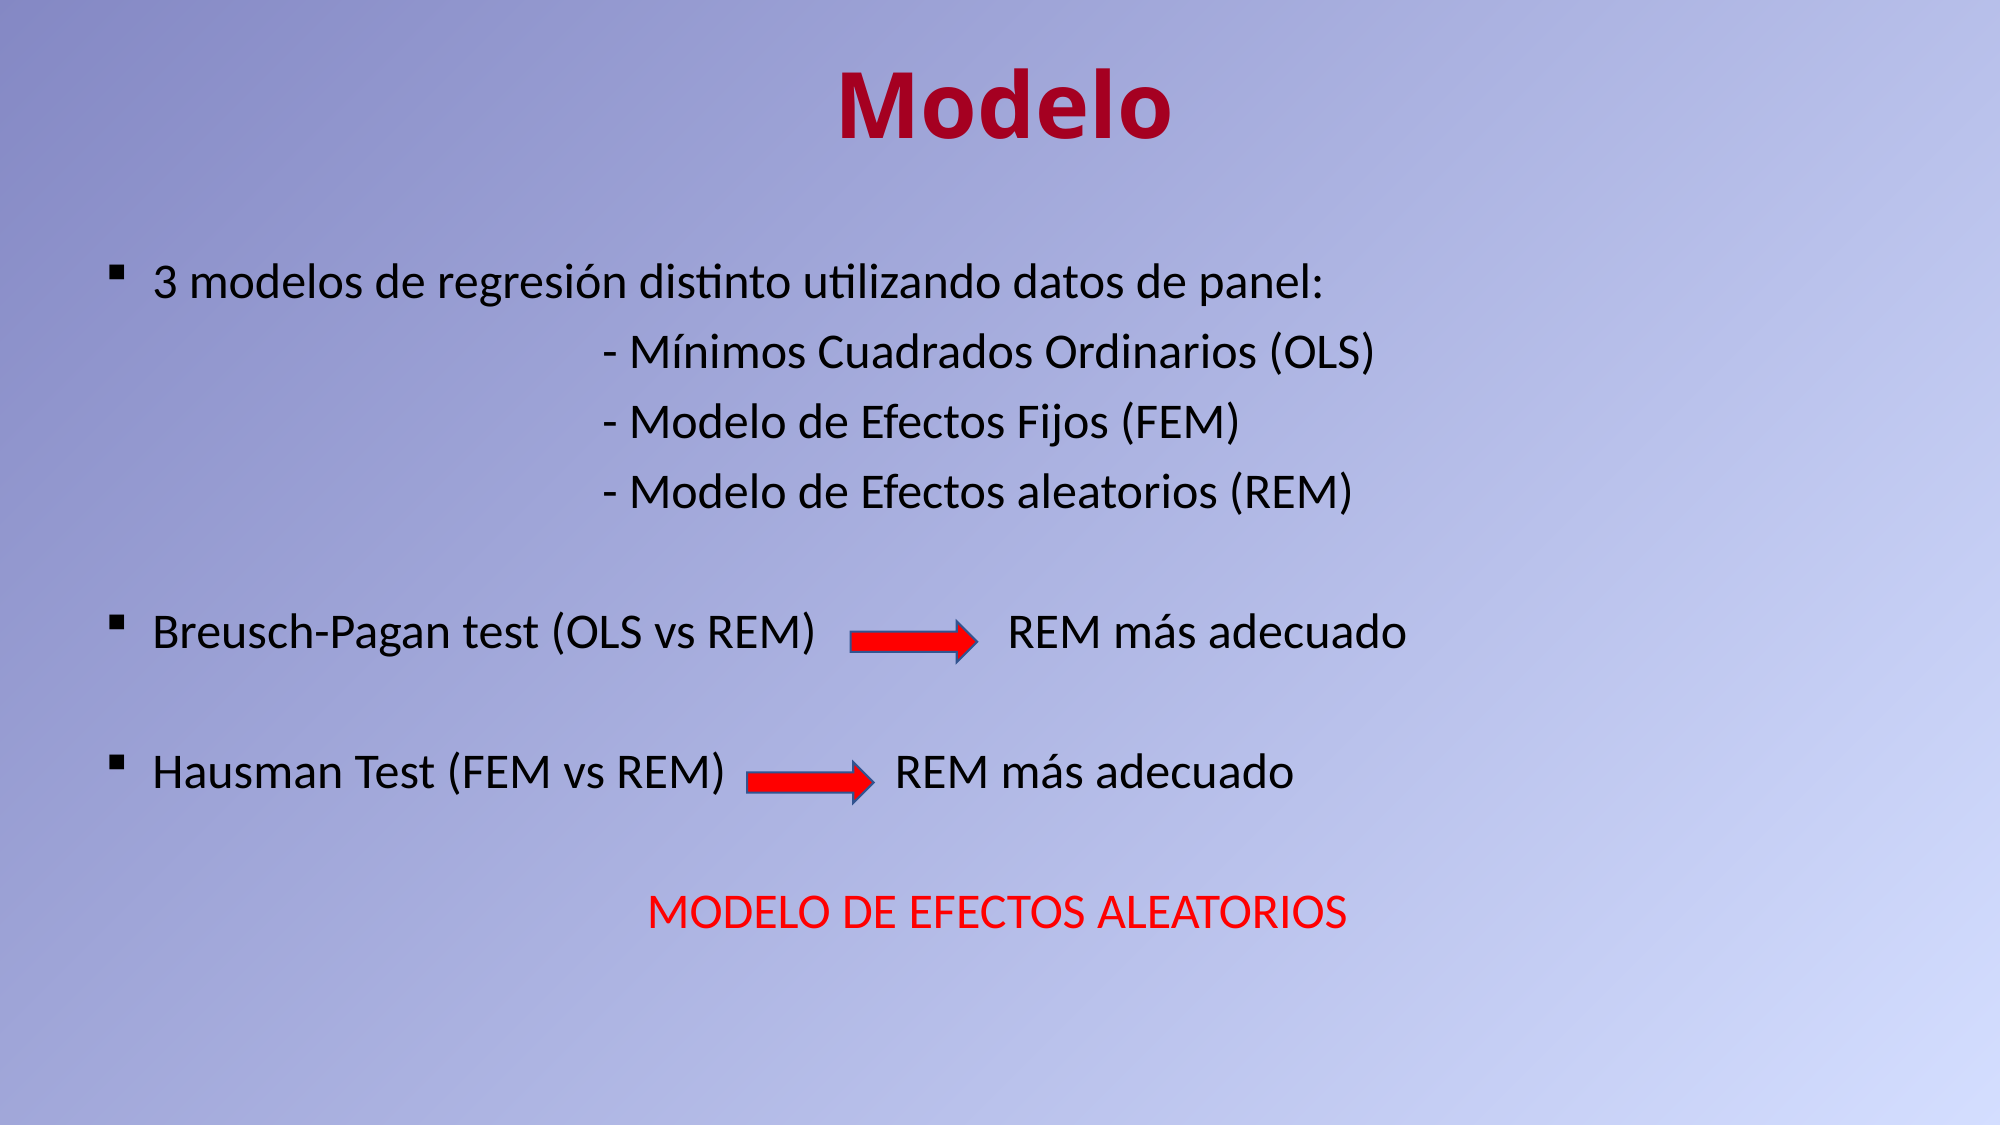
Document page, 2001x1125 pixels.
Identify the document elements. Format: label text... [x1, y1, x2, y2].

title Modelo [141, 0, 1867, 218]
text_box [849, 618, 979, 665]
text_box [746, 759, 876, 806]
text_box 3 modelos de regresión distinto utilizando datos de panel: - Mínimos Cuadrados Ordinarios (OLS) - Modelo de Efectos Fijos (FEM) - Modelo de Efectos aleatorios (REM) Breusch-Pagan test (OLS vs REM) REM más adecuado Hausman Test (FEM vs REM) REM más adecuado MODELO DE EFECTOS ALEATORIOS [90, 241, 1904, 1125]
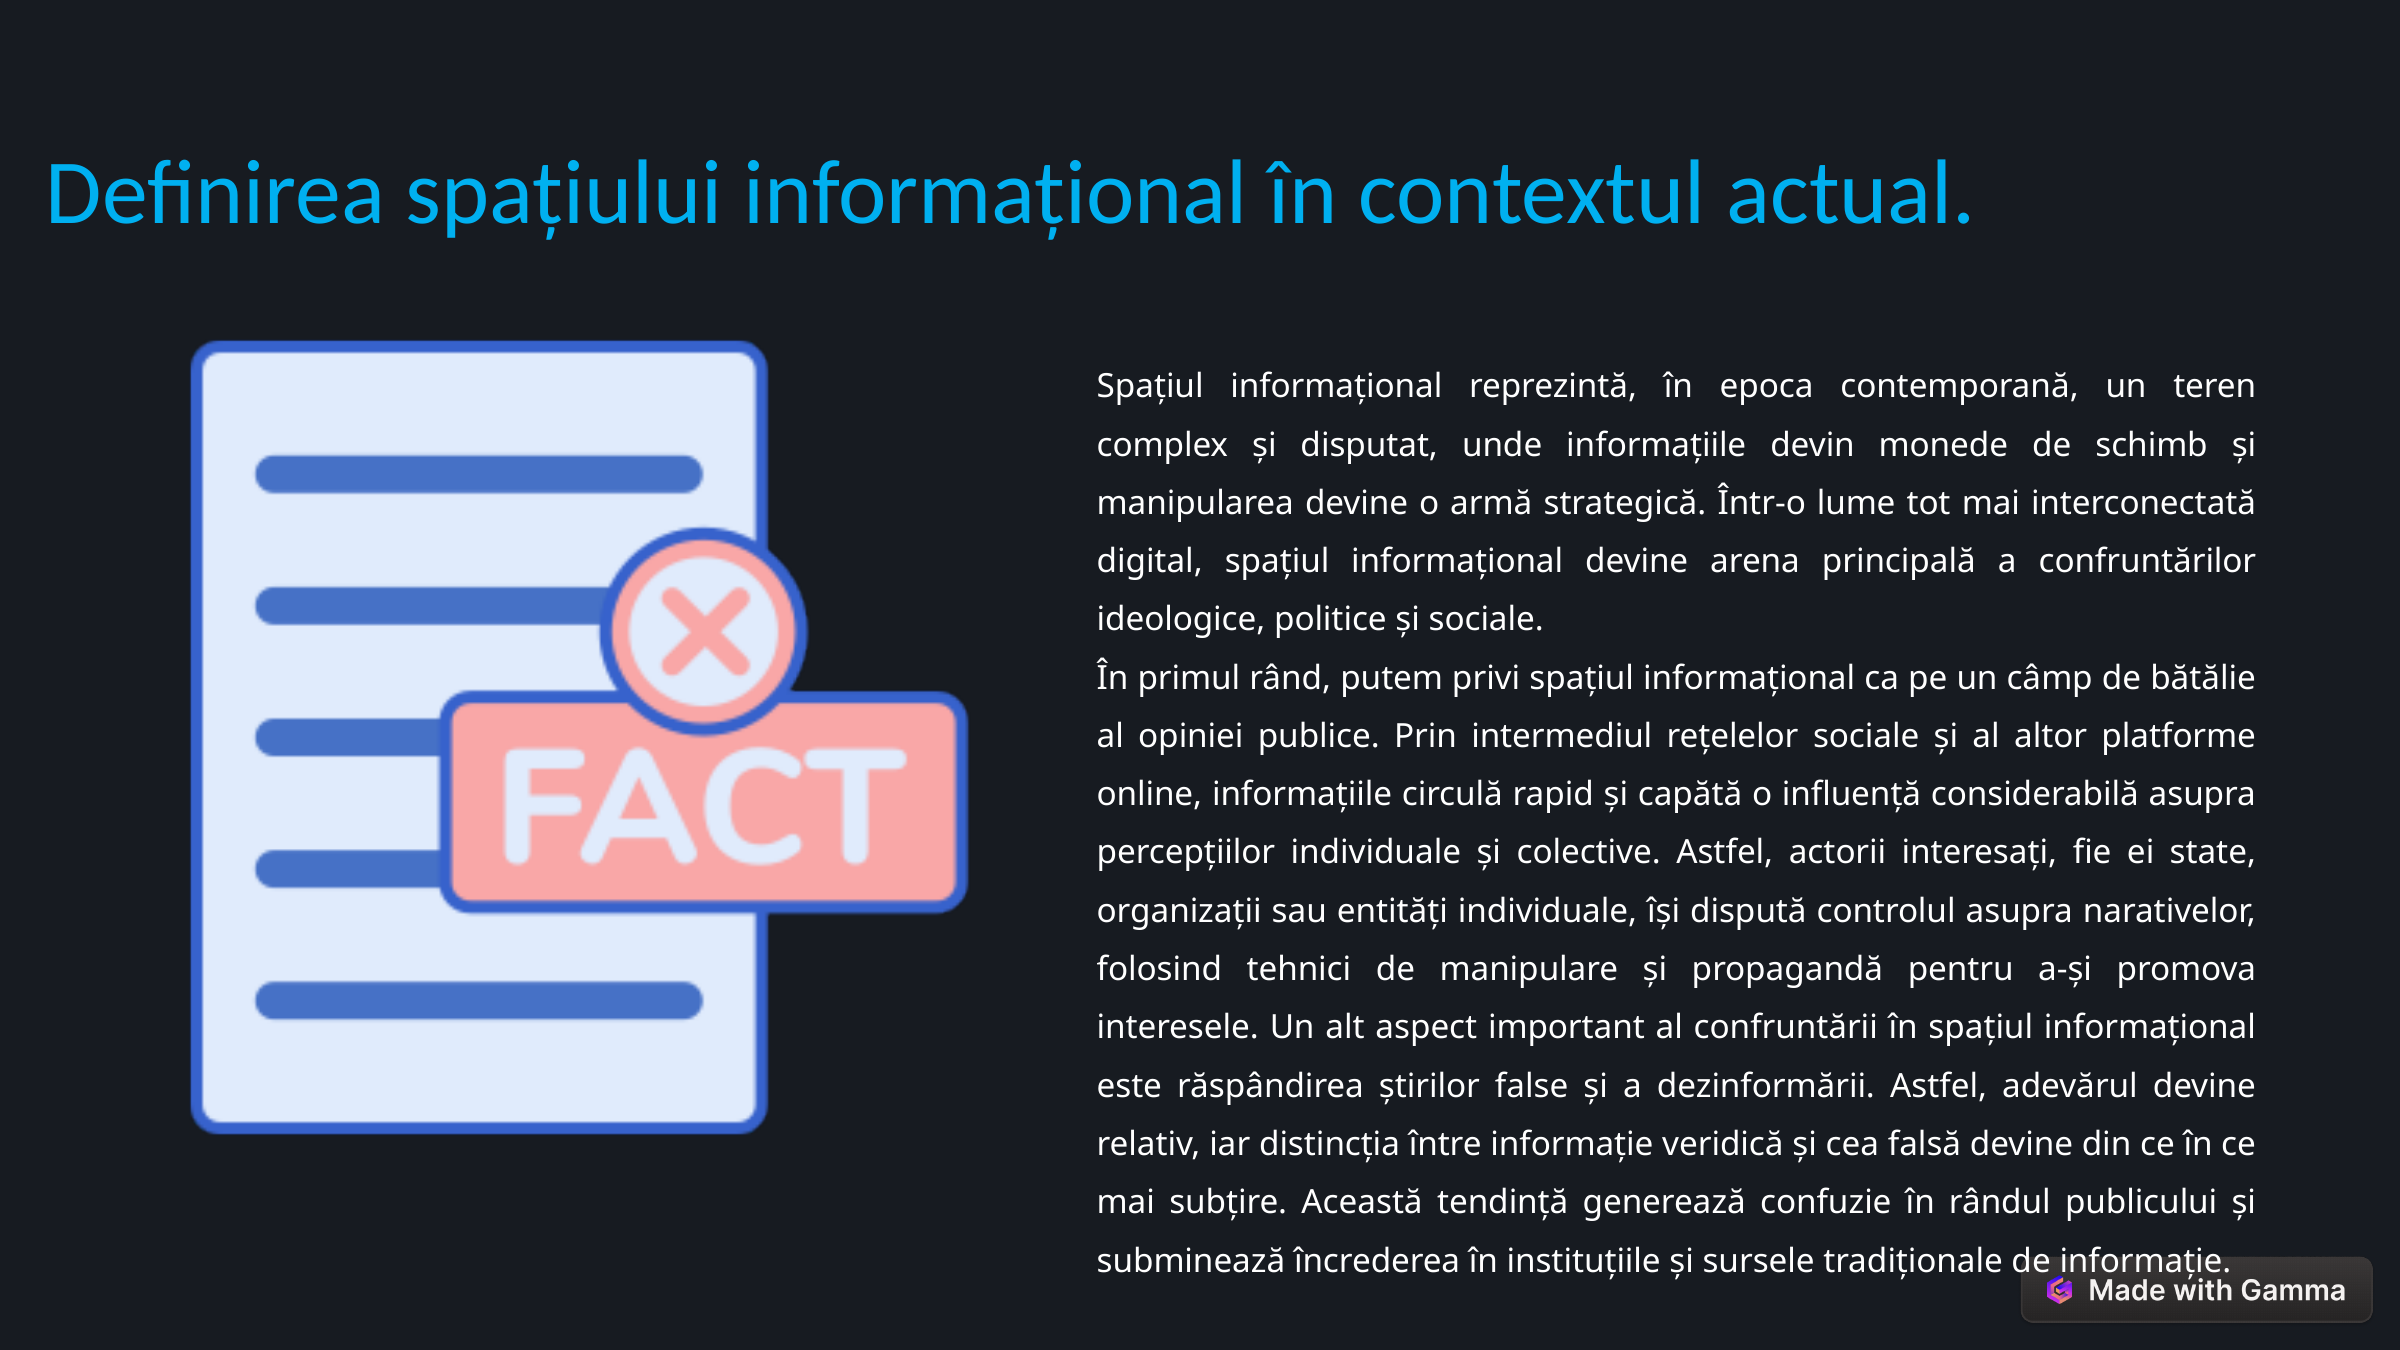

══════════

TASK TO CARRY OUT: Set every record down verbatim. No pictures belong in the copy.

WRITTEN RESPONSE:
Document page, 2001x1125 pixels.
Identify the document elements. Format: label text... [x1, y1, x2, y2].

title Modelo [141, 0, 1867, 218]
text_box [849, 618, 979, 665]
text_box [746, 759, 876, 806]
text_box 3 modelos de regresión distinto utilizando datos de panel: - Mínimos Cuadrados Ordinarios (OLS) - Modelo de Efectos Fijos (FEM) - Modelo de Efectos aleatorios (REM) Breusch-Pagan test (OLS vs REM) REM más adecuado Hausman Test (FEM vs REM) REM más adecuado MODELO DE EFECTOS ALEATORIOS [90, 241, 1904, 1125]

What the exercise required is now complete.